Task instructions: Rewrite every line of the items below as a Markdown table with two columns, Row and Text. Number each row and skip any blank lines.

[Items from a data collection]
★ ★ ★

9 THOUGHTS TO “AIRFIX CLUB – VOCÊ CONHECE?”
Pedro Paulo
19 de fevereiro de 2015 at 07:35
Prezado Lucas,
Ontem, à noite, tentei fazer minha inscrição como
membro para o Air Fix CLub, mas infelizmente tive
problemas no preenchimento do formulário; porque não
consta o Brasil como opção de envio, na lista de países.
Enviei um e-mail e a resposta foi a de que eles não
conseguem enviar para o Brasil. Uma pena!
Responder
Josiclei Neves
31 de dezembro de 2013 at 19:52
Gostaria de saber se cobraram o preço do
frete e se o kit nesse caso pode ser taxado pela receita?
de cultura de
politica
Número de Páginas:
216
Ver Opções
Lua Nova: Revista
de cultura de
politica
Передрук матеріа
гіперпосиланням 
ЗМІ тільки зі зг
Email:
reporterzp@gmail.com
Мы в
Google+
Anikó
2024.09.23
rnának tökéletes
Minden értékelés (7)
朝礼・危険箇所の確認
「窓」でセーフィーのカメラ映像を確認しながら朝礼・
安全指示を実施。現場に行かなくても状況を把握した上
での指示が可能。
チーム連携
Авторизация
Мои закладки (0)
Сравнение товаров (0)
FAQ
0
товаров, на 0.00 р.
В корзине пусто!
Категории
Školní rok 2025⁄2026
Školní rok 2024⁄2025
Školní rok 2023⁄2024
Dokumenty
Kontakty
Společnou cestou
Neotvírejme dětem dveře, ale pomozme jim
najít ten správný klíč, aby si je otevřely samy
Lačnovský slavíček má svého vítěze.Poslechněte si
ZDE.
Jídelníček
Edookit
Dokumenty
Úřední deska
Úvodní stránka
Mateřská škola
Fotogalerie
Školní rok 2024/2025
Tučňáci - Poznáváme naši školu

★ ★ ★

Exercise solution:
| Row | Text |
|---|---|
| 1 | 9 THOUGHTS TO “AIRFIX CLUB – VOCÊ CONHECE?” |
| 2 | Pedro Paulo |
| 3 | 19 de fevereiro de 2015 at 07:35 |
| 4 | Prezado Lucas, |
| 5 | Ontem, à noite, tentei fazer minha inscrição como |
| 6 | membro para o Air Fix CLub, mas infelizmente tive |
| 7 | problemas no preenchimento do formulário; porque não |
| 8 | consta o Brasil como opção de envio, na lista de países. |
| 9 | Enviei um e-mail e a resposta foi a de que eles não |
| 10 | conseguem enviar para o Brasil. Uma pena! |
| 11 | Responder |
| 12 | Josiclei Neves |
| 13 | 31 de dezembro de 2013 at 19:52 |
| 14 | Gostaria de saber se cobraram o preço do |
| 15 | frete e se o kit nesse caso pode ser taxado pela receita? |
| 16 | de cultura de |
| 17 | politica |
| 18 | Número de Páginas: |
| 19 | 216 |
| 20 | Ver Opções |
| 21 | Lua Nova: Revista |
| 22 | de cultura de |
| 23 | politica |
| 24 | Передрук матеріа |
| 25 | гіперпосиланням  |
| 26 | ЗМІ тільки зі зг |
| 27 | Email: |
| 28 | reporterzp@gmail.com |
| 29 | Мы в |
| 30 | Google+ |
| 31 | Anikó |
| 32 | 2024.09.23 |
| 33 | rnának tökéletes |
| 34 | Minden értékelés (7) |
| 35 | 朝礼・危険箇所の確認 |
| 36 | 「窓」でセーフィーのカメラ映像を確認しながら朝礼・ |
| 37 | 安全指示を実施。現場に行かなくても状況を把握した上 |
| 38 | での指示が可能。 |
| 39 | チーム連携 |
| 40 | Авторизация |
| 41 | Мои закладки (0) |
| 42 | Сравнение товаров (0) |
| 43 | FAQ |
| 44 | 0 |
| 45 | товаров, на 0.00 р. |
| 46 | В корзине пусто! |
| 47 | Категории |
| 48 | Školní rok 2025⁄2026 |
| 49 | Školní rok 2024⁄2025 |
| 50 | Školní rok 2023⁄2024 |
| 51 | Dokumenty |
| 52 | Kontakty |
| 53 | Společnou cestou |
| 54 | Neotvírejme dětem dveře, ale pomozme jim |
| 55 | najít ten správný klíč, aby si je otevřely samy |
| 56 | Lačnovský slavíček má svého vítěze.Poslechněte si |
| 57 | ZDE. |
| 58 | Jídelníček |
| 59 | Edookit |
| 60 | Dokumenty |
| 61 | Úřední deska |
| 62 | Úvodní stránka |
| 63 | Mateřská škola |
| 64 | Fotogalerie |
| 65 | Školní rok 2024/2025 |
| 66 | Tučňáci - Poznáváme naši školu |